Michael J. Fox is severing ties with the world of acting.
“There is a time for everything, and my time of putting in a 12-hour workday, and memorizing seven pages of dialogue, is best behind me,” the Canadian-American actor, 59, revealed in his new book and fourth memoir, “No Time Like the Future: An Optimist Considers Mortality.”
“At least for now … I enter a second retirement,” the “Family Ties” star continued. “That could change, because everything changes. But if this is the end of my acting career, so be it.”
The decision follows Fox, who was diagnosed with Parkinson’s disease at 29, recently noticing symptoms of the disease including memory loss, delusions and dementia, cognitive declines which he writes he had “rarely contemplated before now, much less spoke of.”

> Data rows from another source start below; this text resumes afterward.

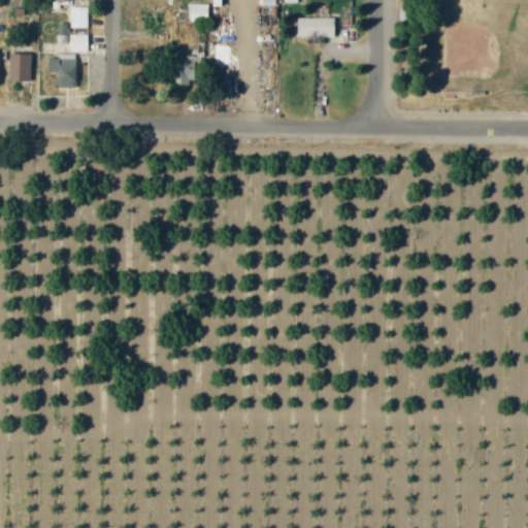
[(187,21),(206,21),(207,3),(187,3),(187,21)]
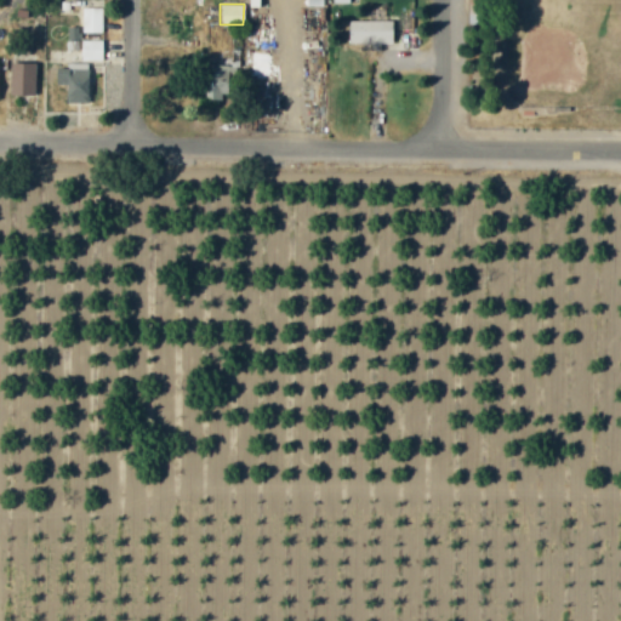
[(83,33),(102,33),(102,7),(81,7),(83,33)]
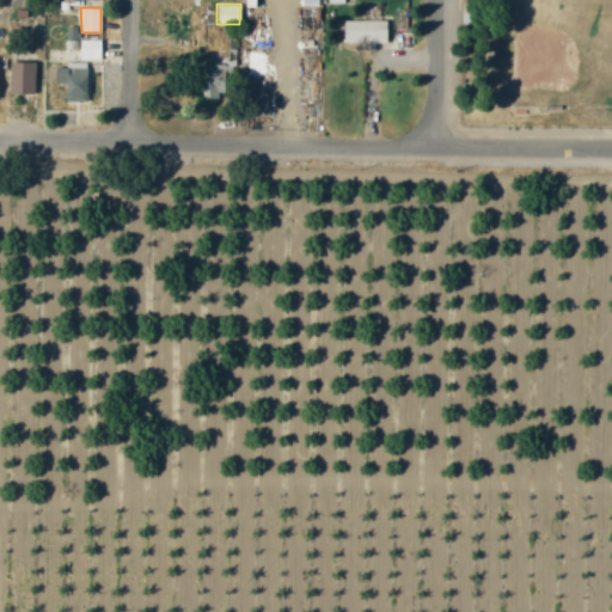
[(386,20),(342,19),(342,42),(386,43),(386,20)]
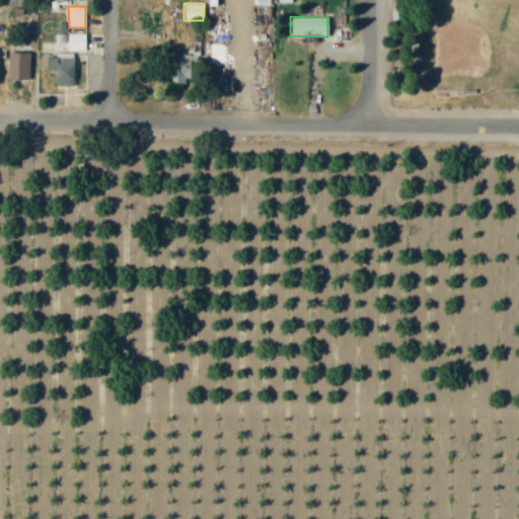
[(66,22),(55,22),(55,42),(66,42),(66,22)]
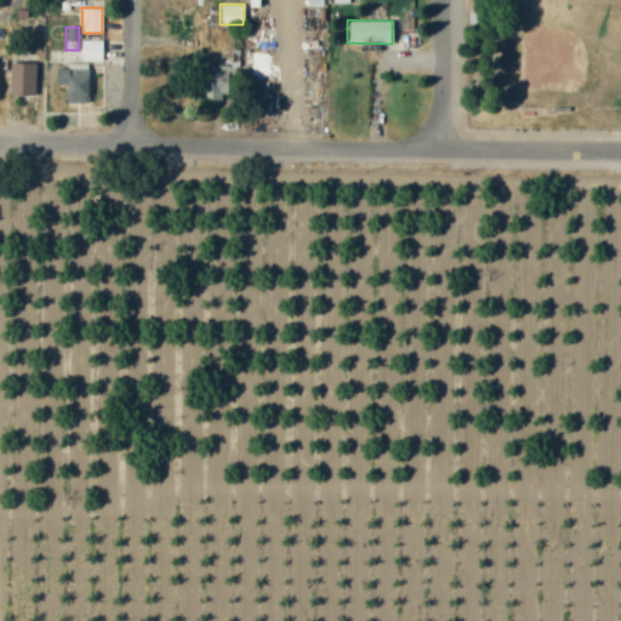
[(101,61),(102,40),(80,40),(80,61),(101,61)]
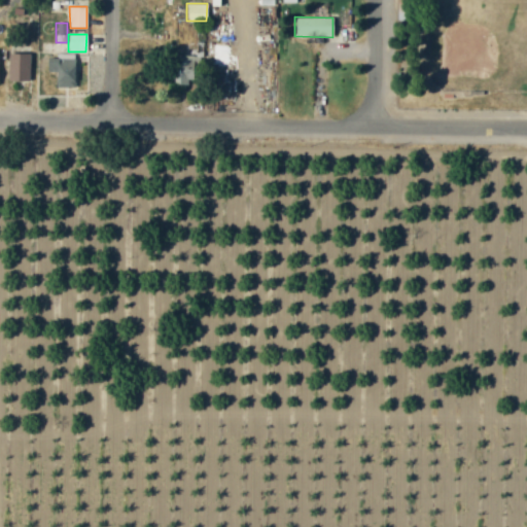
[(30,54),(8,53),(7,80),(30,80),(30,54)]
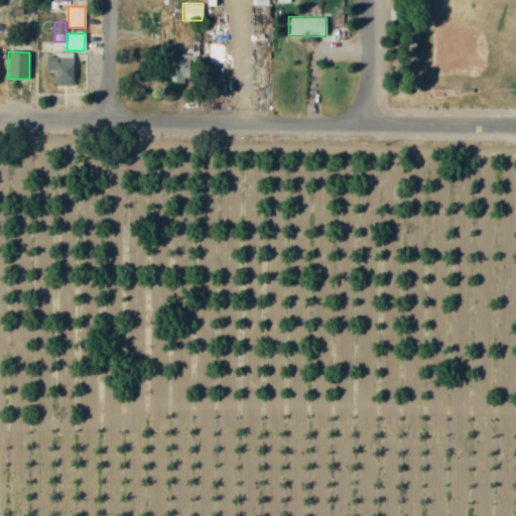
[(74,85),(74,52),(54,52),(54,56),(45,56),(45,70),(53,70),(53,85),(74,85)]
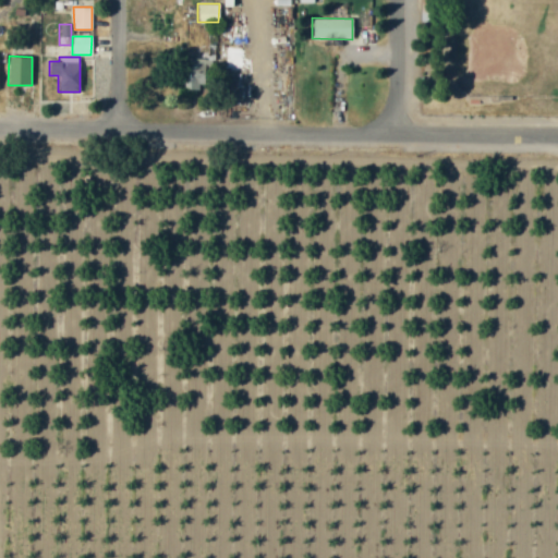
[(205,88),(205,63),(182,62),(181,87),(205,88)]
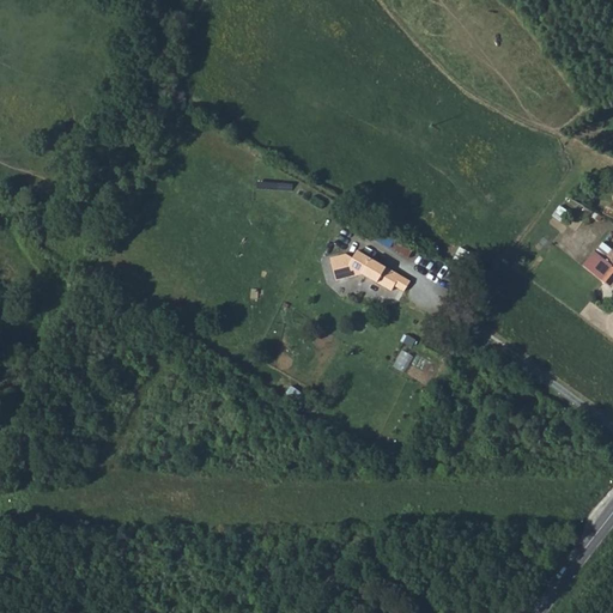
[(353,268),(362,273),(370,258),(362,253),(353,268)]
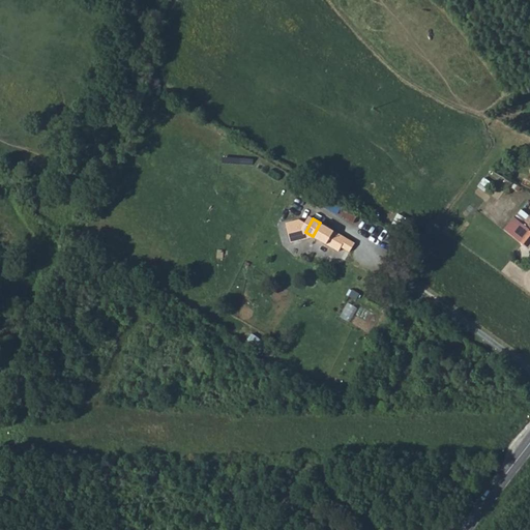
[(529,218),(528,222),(527,221),(522,229),(513,223),(504,235),(526,252),(529,251),(529,218)]
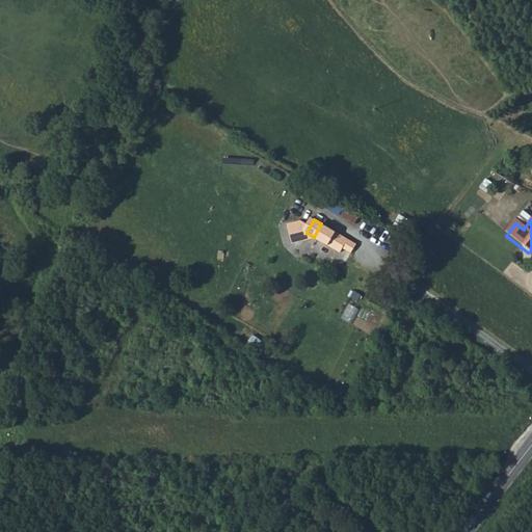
[(313,239),(326,246),(335,232),(321,223),(314,237),(313,239)]
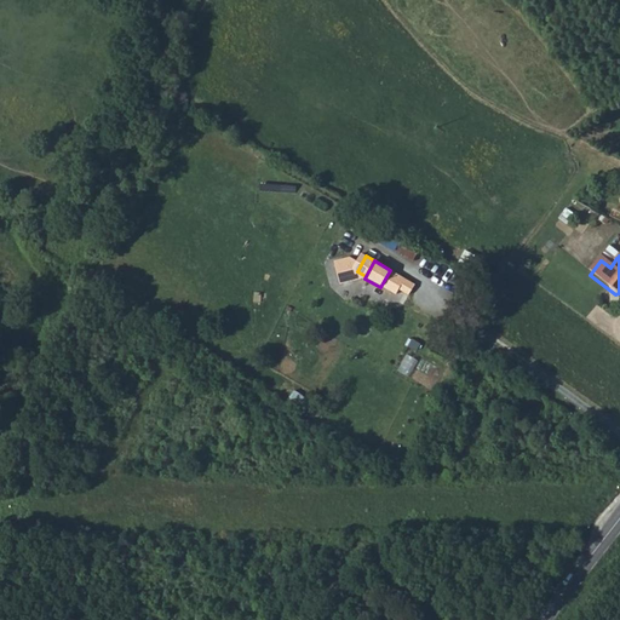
[(380,287),(395,296),(397,290),(407,296),(414,283),(390,270),(380,287)]
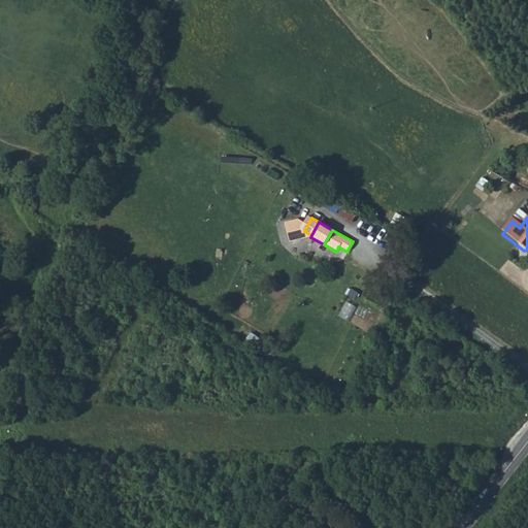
[(245,340),(268,354),(272,347),(250,333),(245,340)]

These have included confusing his twin daughters and searching for his car keys — despite the fact that he can no longer drive.
The “Back to the Future” star also suffered a bad fall in 2019 while filming a cameo for the movie “See You Yesterday,” just four months after undergoing surgery to remove a tumor on his spine.
Fox credits his optimism for allowing his career to continue despite his physical degradation. When he was diagnosed with Parkinson’s in 1991, a doctor told him he’d be lucky if he was able to work another decade, a prediction which, 30 years, seven Emmy nominations and one Emmy win later, Fox has clearly defied.
In addition to discussing his health and future career, Fox also touches on his family, famous friends and sobriety struggles in his book, out this week.
“She’s not always a rock, but that’s okay,” he writes of wife Tracy Pollan, to whom he’s been married for 32 years. “Rocks are solid, stubborn, and immovable. That’s me. Tracy, on the other hand, has learned to keep the rock rolling.”